Until 30 June, you can visit the Paleis on the Meir or Palace on the Meir. On the Meir, Antwerp‘s main shopping street. An audiotour guides you in 25 or 90 minutes.
The 25-minute tour gives you all the historic information you need. If you listen to all the audio clips, you get more information on the furniture. The clips are to be found on SoundCloud. The stories are interesting, but I enjoyed listening to them at home rather than when on the tour. Listening and making photos simultaneously is not easy.
History of the palace
The palace was constructed for Johan Alexander van Susteren in 1745. Architect was Jan Pieter van Baurscheit. Emperor Napoleon I had the palace refurbished in Empire style. Antwerp and the Low Countries were part of France in 1812. The present-day province of Antwerp was part of the département des Deux-Nèthes.
Napoleon was banished to Saint Helena in the Atlantic Ocean before his Imperial Residence was completed. So he never slept in his bed. The only emperor who did, was Tsar Alexander I of Russia.
When Belgium became an independent kingdom in 1830, the kings used the palace to receive foreign dignitaries.

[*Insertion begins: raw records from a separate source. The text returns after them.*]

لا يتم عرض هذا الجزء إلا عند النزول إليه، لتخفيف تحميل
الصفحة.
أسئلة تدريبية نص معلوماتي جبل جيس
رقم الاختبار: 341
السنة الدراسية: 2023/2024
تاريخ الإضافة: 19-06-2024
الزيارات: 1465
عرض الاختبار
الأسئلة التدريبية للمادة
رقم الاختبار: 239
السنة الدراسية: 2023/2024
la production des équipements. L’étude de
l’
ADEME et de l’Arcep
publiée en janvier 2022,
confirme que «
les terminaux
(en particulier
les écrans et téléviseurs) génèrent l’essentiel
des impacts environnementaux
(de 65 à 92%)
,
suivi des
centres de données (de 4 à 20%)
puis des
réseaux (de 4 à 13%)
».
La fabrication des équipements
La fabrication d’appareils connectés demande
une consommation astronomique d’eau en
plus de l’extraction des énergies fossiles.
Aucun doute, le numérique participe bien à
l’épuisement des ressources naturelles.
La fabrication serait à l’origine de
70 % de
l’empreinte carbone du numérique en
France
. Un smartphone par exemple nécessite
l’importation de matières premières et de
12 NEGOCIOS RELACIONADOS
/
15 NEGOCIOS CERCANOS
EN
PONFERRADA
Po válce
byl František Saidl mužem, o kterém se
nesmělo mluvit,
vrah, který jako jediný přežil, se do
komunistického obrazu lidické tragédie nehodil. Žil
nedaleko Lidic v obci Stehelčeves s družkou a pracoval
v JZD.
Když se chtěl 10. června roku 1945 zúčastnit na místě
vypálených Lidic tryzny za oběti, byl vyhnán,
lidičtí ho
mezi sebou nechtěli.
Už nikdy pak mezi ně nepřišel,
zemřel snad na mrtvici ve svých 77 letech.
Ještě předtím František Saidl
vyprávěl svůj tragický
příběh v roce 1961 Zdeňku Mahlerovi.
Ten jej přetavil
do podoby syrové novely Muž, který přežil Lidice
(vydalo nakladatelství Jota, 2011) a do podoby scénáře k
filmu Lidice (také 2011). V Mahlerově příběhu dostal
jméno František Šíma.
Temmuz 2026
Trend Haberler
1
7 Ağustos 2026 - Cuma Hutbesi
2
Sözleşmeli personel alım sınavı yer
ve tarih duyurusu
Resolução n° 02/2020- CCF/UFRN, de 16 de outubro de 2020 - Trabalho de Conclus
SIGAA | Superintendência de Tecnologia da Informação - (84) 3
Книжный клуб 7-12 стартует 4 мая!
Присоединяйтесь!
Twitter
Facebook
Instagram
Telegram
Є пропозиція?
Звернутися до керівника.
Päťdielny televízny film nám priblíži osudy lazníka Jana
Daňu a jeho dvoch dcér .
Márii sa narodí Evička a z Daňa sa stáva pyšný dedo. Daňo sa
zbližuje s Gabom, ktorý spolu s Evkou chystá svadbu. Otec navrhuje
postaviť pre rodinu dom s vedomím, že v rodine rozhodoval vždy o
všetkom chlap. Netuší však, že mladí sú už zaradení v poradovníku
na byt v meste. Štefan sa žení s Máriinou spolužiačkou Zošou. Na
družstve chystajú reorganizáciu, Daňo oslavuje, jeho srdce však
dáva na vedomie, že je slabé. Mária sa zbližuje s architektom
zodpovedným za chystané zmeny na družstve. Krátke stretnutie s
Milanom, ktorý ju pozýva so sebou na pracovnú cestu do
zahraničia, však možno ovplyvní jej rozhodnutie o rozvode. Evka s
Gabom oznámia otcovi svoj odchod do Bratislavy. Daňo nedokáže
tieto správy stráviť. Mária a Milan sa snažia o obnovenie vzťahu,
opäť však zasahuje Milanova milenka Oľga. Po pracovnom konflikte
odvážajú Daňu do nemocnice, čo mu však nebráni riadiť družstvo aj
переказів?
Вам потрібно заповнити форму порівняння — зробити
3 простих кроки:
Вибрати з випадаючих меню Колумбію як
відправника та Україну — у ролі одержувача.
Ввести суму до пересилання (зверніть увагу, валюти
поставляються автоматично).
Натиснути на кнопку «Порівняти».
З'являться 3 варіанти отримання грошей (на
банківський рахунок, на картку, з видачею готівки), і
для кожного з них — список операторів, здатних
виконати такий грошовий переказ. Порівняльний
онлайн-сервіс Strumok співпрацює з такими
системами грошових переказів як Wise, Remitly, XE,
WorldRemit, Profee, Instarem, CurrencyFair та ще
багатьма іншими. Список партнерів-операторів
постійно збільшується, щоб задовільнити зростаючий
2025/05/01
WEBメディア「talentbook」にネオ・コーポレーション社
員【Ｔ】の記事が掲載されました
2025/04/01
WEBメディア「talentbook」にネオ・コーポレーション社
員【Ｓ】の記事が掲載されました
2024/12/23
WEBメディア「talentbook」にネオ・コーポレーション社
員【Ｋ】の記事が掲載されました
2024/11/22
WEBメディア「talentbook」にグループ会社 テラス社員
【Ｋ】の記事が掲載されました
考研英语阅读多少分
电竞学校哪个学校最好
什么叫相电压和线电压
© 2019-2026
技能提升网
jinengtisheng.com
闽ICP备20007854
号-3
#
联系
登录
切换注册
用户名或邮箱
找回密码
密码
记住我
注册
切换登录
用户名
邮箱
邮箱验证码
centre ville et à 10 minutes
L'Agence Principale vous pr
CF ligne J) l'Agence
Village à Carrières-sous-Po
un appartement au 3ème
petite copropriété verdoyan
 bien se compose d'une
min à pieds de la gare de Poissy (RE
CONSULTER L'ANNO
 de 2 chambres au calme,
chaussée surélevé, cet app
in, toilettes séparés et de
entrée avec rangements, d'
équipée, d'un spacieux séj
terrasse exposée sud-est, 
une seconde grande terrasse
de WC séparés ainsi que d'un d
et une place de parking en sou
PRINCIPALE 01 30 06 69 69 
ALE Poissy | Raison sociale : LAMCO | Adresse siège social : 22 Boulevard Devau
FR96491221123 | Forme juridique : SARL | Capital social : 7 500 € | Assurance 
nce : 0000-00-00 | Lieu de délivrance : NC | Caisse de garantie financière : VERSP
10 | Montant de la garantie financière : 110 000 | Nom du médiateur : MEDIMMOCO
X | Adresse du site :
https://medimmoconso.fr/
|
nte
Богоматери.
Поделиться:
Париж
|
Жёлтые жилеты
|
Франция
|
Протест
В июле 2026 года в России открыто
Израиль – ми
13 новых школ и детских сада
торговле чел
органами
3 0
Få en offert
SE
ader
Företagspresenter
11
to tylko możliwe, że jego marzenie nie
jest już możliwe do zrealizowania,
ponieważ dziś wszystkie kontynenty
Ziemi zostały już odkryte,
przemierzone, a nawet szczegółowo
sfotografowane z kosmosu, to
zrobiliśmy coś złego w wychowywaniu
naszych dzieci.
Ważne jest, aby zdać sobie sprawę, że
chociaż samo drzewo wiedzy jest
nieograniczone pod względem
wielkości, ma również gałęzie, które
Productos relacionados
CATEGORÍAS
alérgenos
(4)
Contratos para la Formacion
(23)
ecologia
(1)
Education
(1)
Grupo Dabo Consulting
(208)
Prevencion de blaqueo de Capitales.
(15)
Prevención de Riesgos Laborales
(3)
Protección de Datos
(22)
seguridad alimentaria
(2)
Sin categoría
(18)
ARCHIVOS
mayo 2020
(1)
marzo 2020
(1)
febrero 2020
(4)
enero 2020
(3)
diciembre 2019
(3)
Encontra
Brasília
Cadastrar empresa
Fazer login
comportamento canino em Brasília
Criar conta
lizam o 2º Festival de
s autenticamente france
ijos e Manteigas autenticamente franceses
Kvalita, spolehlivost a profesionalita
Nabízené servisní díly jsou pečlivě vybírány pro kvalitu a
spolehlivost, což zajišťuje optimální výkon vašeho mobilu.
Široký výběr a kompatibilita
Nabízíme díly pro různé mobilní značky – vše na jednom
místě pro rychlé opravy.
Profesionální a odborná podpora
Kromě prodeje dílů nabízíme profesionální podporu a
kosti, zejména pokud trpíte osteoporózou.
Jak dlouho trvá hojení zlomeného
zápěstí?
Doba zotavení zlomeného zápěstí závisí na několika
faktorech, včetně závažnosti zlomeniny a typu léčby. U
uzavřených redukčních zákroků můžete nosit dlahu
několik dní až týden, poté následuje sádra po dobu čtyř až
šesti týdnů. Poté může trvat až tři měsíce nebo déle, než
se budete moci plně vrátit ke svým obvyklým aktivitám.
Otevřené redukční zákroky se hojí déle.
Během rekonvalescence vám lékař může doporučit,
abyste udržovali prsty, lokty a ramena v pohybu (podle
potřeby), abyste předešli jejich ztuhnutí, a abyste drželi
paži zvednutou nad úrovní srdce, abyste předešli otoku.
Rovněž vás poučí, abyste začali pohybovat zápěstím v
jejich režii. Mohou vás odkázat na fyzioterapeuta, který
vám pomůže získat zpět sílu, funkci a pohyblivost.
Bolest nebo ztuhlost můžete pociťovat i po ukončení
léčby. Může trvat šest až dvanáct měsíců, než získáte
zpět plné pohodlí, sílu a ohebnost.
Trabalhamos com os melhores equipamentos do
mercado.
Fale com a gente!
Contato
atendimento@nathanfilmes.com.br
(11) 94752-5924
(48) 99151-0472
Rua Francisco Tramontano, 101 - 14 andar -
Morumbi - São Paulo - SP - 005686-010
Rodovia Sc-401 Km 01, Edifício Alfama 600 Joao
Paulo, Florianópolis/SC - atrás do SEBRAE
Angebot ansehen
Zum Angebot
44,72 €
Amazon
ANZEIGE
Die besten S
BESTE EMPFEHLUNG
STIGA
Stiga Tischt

The now controversial King Leopold II had the palace again refurbished and a Hall of Mirrors installed.
At the start of World War I in 1914, Antwerp was briefly the capital of unoccupied Belgium. King Albert I and Queen Elisabeth (with an s, yes) used it as a Royal Palace. They were the only residents. Napoleon’s Map Room was then used as dining room.
The royal family kept the palace until 1969, until King Baudouin ceded it to the state.
The Palace is now managed by Flanders‘ heritage trust Herita. A new forma usage has to be decided.